## Using the information
(a) In the message about Solr reindexing, rewrite the paragraph beginning "Note:The index is a mix" as a brief list that keeps its main facts.
(b) Continue the message about Solr reindexing and segment deletion, starting after its last sentence.

Stefan, Mike,
Appreciate your responses! I spent some time analyzing your inputs and
going further down the rabbit hole.

I looked at the IndexRearranger code you referenced where it tries to drop
the segment. I see that it eventually gets handled via
IndexFileDeleter.checkpoint() through file refCounts (=0 for deletion
criteria). The same method also gets called as part of IndexWrtier.commit()
flow (Inside finishCommit()). So in an ideal scenario a commit should have
taken care of dropping the segment files. So that tells me the refCounts
for the files are not getting set to 0. I have a fair suspicion the
reindexing process running on the same index inside the same JVM has to do
something with it.

Thanks for the caution on Approach 2 ...good to at least be able to
continue on one train of thought. As mentioned in my response to Stefan,
the reindexing is going on *inside* of the Solr JVM as an asynchronous
thread and not as a separate process. So I believe the open reader you are
alluding to might be the one I am opening to through
(?) . However, looking at the code, I am seeing IndexFileDeleter.incRef()
only on the files in SegmentCommitInfos.

Does an incRef() also happen when an IndexReader is opened ?

Note:The index is a mix of 7.x and 8.x segments (on Solr 8.x). By extending
TMP and overloading findMerges() I am preventing 7.x segments from
participating in merges, and the code only reindexes these 7.x segments
into the same index, segment-by-segment.

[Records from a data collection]
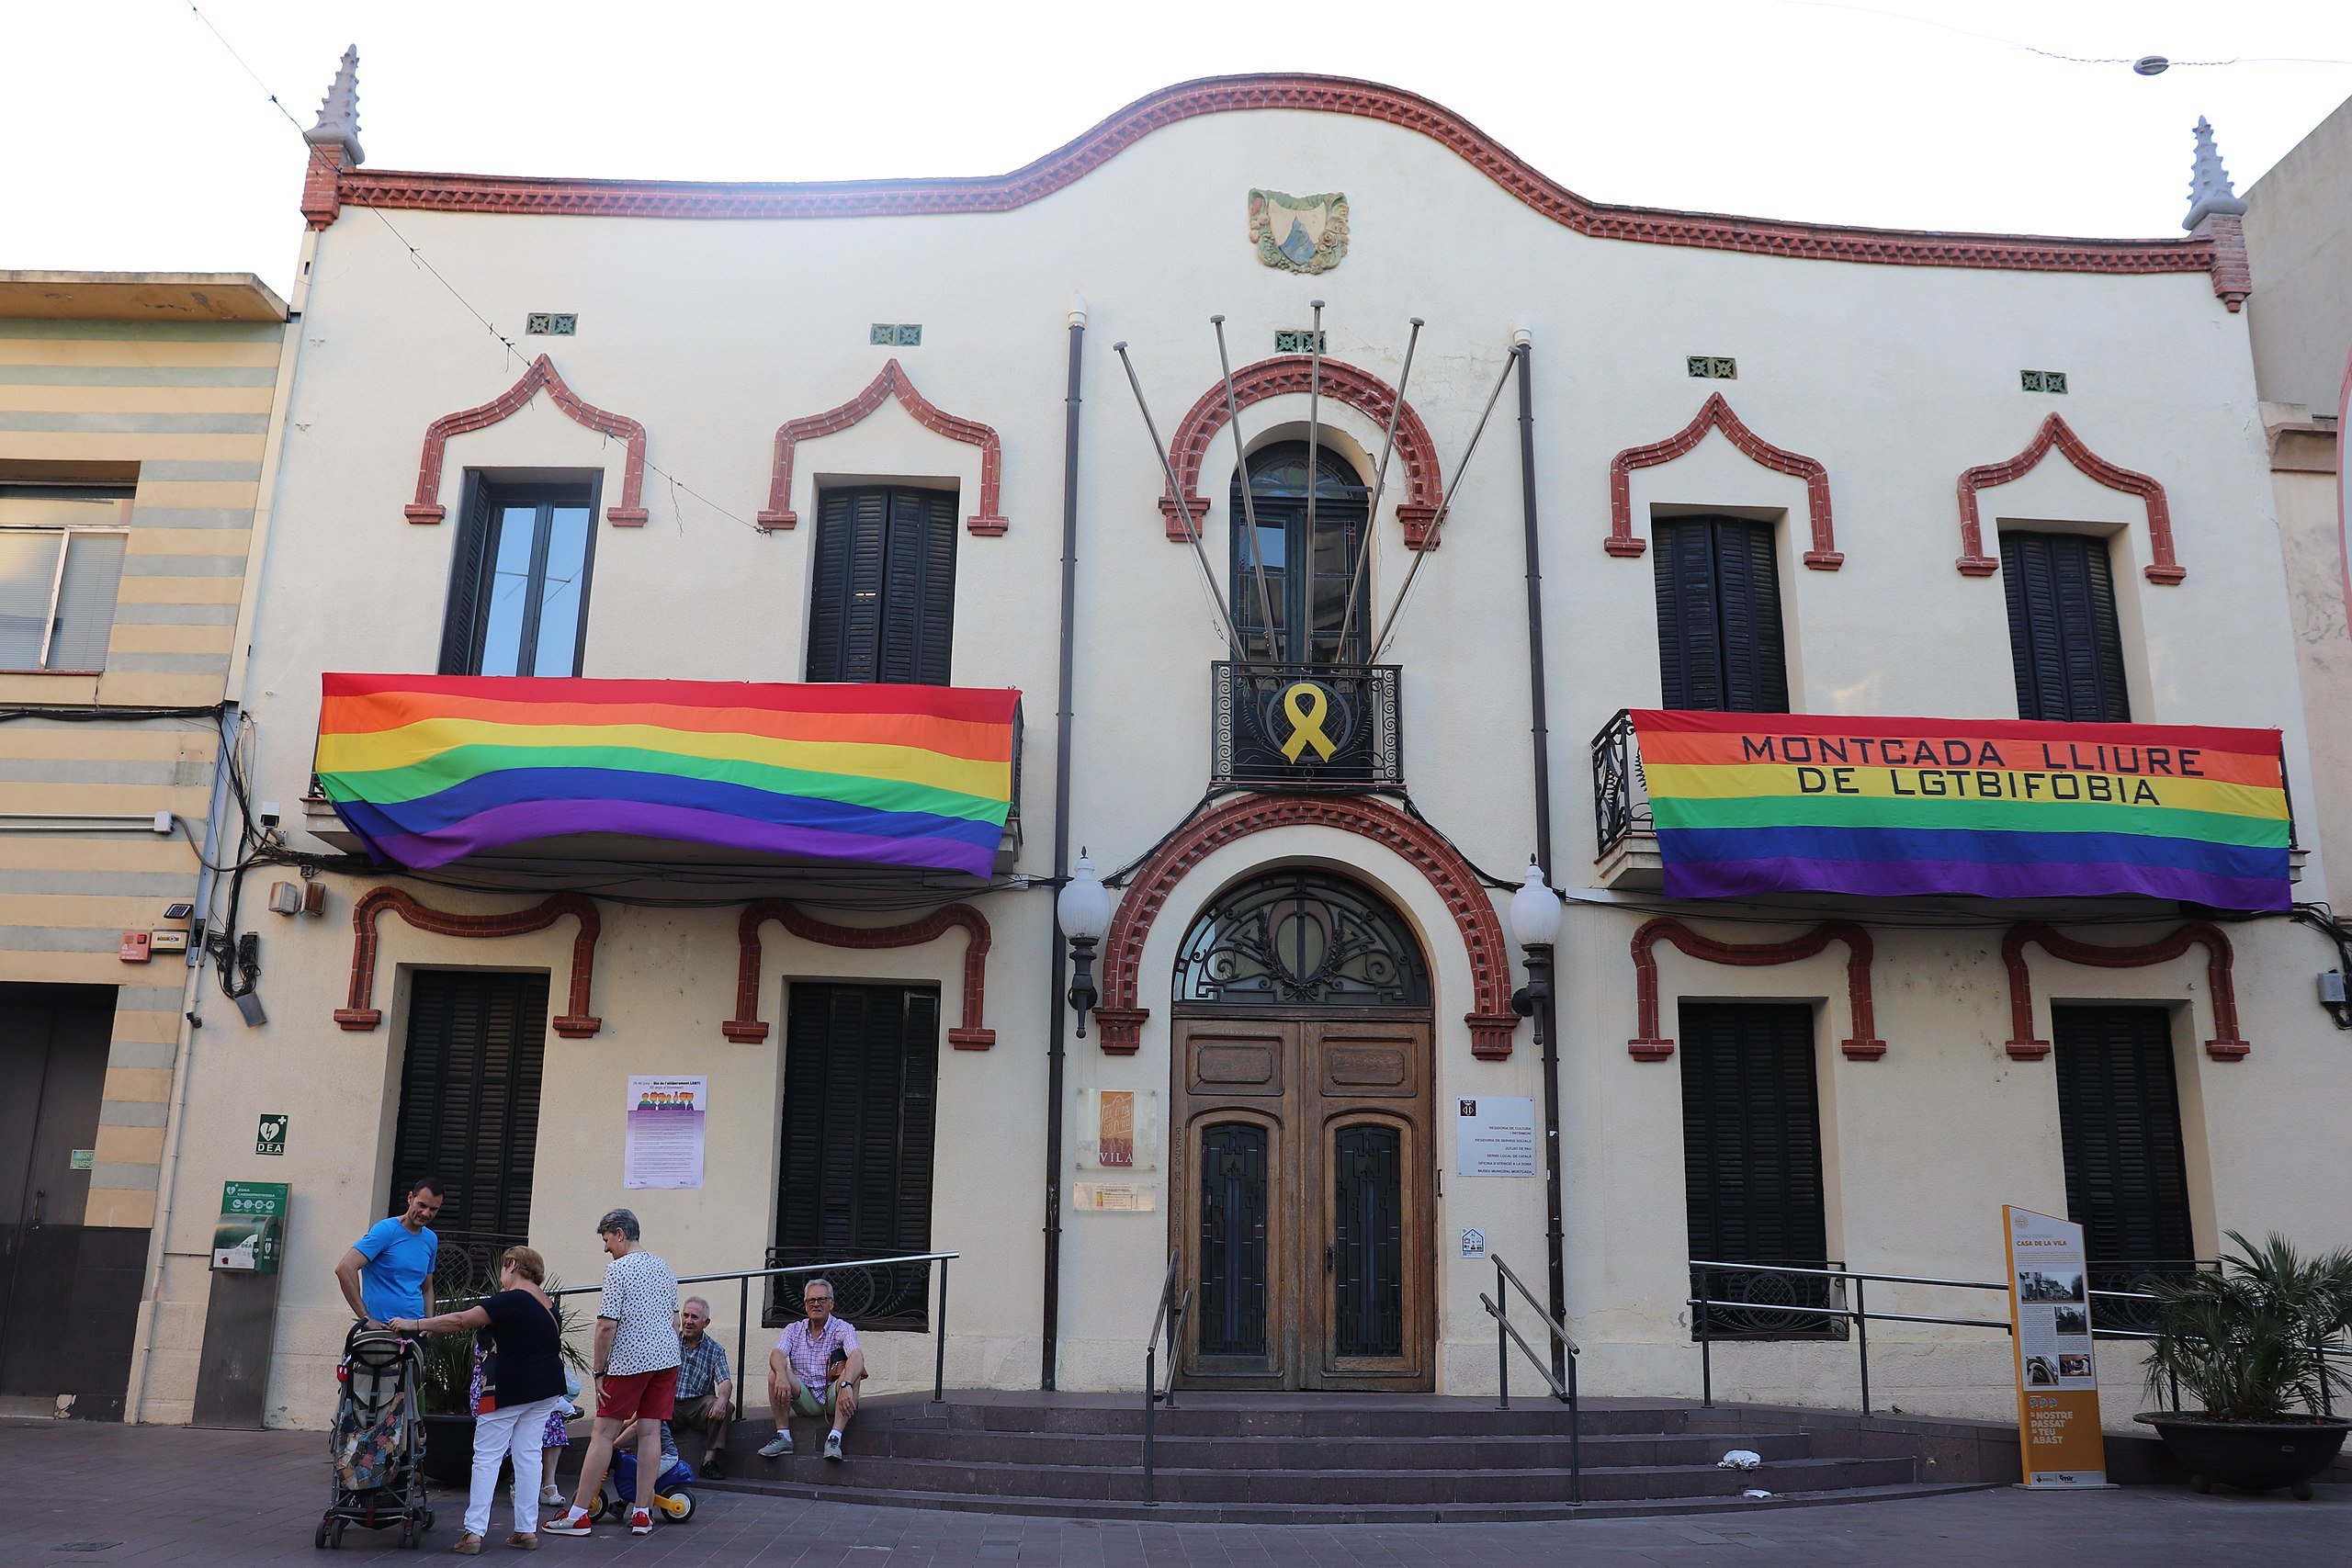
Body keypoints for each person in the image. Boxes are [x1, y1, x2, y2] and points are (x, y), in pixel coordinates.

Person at [390, 1245, 566, 1555]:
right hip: (546, 1389)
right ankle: (526, 1530)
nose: (501, 1275)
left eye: (503, 1267)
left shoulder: (510, 1300)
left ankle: (473, 1533)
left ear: (512, 1264)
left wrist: (414, 1324)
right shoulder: (548, 1304)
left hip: (509, 1388)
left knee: (487, 1457)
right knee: (529, 1456)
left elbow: (460, 1320)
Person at [543, 1210, 680, 1539]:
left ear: (619, 1233)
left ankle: (578, 1514)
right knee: (650, 1432)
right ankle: (643, 1513)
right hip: (666, 1359)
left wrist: (598, 1371)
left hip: (629, 1361)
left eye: (606, 1240)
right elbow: (675, 1322)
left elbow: (606, 1325)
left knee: (602, 1433)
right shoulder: (664, 1266)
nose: (606, 1248)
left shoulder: (618, 1270)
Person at [758, 1277, 864, 1463]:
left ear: (831, 1304)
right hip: (804, 1397)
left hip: (833, 1396)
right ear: (805, 1305)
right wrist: (782, 1374)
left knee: (853, 1373)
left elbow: (857, 1356)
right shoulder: (794, 1329)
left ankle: (834, 1438)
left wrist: (846, 1383)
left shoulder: (843, 1328)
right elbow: (777, 1353)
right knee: (775, 1373)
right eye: (811, 1300)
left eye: (821, 1300)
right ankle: (783, 1437)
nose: (816, 1304)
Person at [334, 1179, 443, 1326]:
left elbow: (427, 1287)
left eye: (433, 1209)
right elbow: (345, 1268)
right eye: (422, 1205)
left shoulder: (430, 1239)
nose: (426, 1213)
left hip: (415, 1330)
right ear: (410, 1198)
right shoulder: (386, 1230)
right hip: (383, 1331)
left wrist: (429, 1324)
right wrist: (366, 1319)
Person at [671, 1296, 733, 1478]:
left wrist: (722, 1400)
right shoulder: (670, 1340)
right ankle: (661, 1459)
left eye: (694, 1317)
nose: (688, 1321)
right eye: (686, 1315)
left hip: (698, 1405)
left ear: (706, 1322)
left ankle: (709, 1461)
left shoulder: (715, 1349)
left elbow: (725, 1381)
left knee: (726, 1406)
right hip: (671, 1402)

## Responses
(a)
- The index runs on Solr 8.x and contains both 7.x and 8.x segments.
- A subclass of TMP with an overloaded findMerges() keeps the 7.x segments out of merges.
- The code reindexes only the 7.x segments, one segment at a time, into the same index.

(b)
In the current tests I am performing, there are no parallel search or
indexing threads through an external request. The reindexing is the only
process interacting with the index. The goal is to eventually have this
running alongside any parallel indexing/search requests on the index.
Also, as noted earlier, by inspecting the SegmentInfos , I can see the 7.x
segment progressively reducing, but the files never get cleared.

If it is my reader that is throwing off the refCount for Solr, what could
be another way of reading the index without bloating it up with 0 doc

I will also try floating this in the Solr list to get answers to some of
the questions you pose around Solr's handling of readers..


On Thu, Aug 31, 2023 at 6:48 AM Michael McCandless <> wrote:

> Hi Rahul,
> Please do not pursue Approach 2 :)  ReadersAndUpdates.release is not
> something the application should be calling.  This path can only lead to
> pain.
> It sounds to me like something in Solr is holding an old reader (maybe the
> last commit point, or reader prior to the refresh after you re-indexed all
> docs in a given now 100% deleted segment) open.
> Does Solr keep old readers open, older than the most recent commit?  Do
> you have queries in flight that might be holding the old reader open?
> Given that your small by-hand test case (3 docs) correctly showed the 100%
> deleted segment being reclaimed after the soft commit interval or a manual
> hard commit, something must be different in the larger use case that is
> causing Solr to keep a still old reader open.  Is there any logging you can
> enable to understand Solr's handling of its IndexReaders' lifecycle?
> Mike McCandless
> On Mon, Aug 28, 2023 at 10:20 PM Rahul Goswami <>
> wrote:
>> Hello,
>> I am trying to execute a program to read documents segment-by-segment and
>> reindex to the same index. I am reading using Lucene apis and indexing
>> using solr api (in a core that is currently loaded).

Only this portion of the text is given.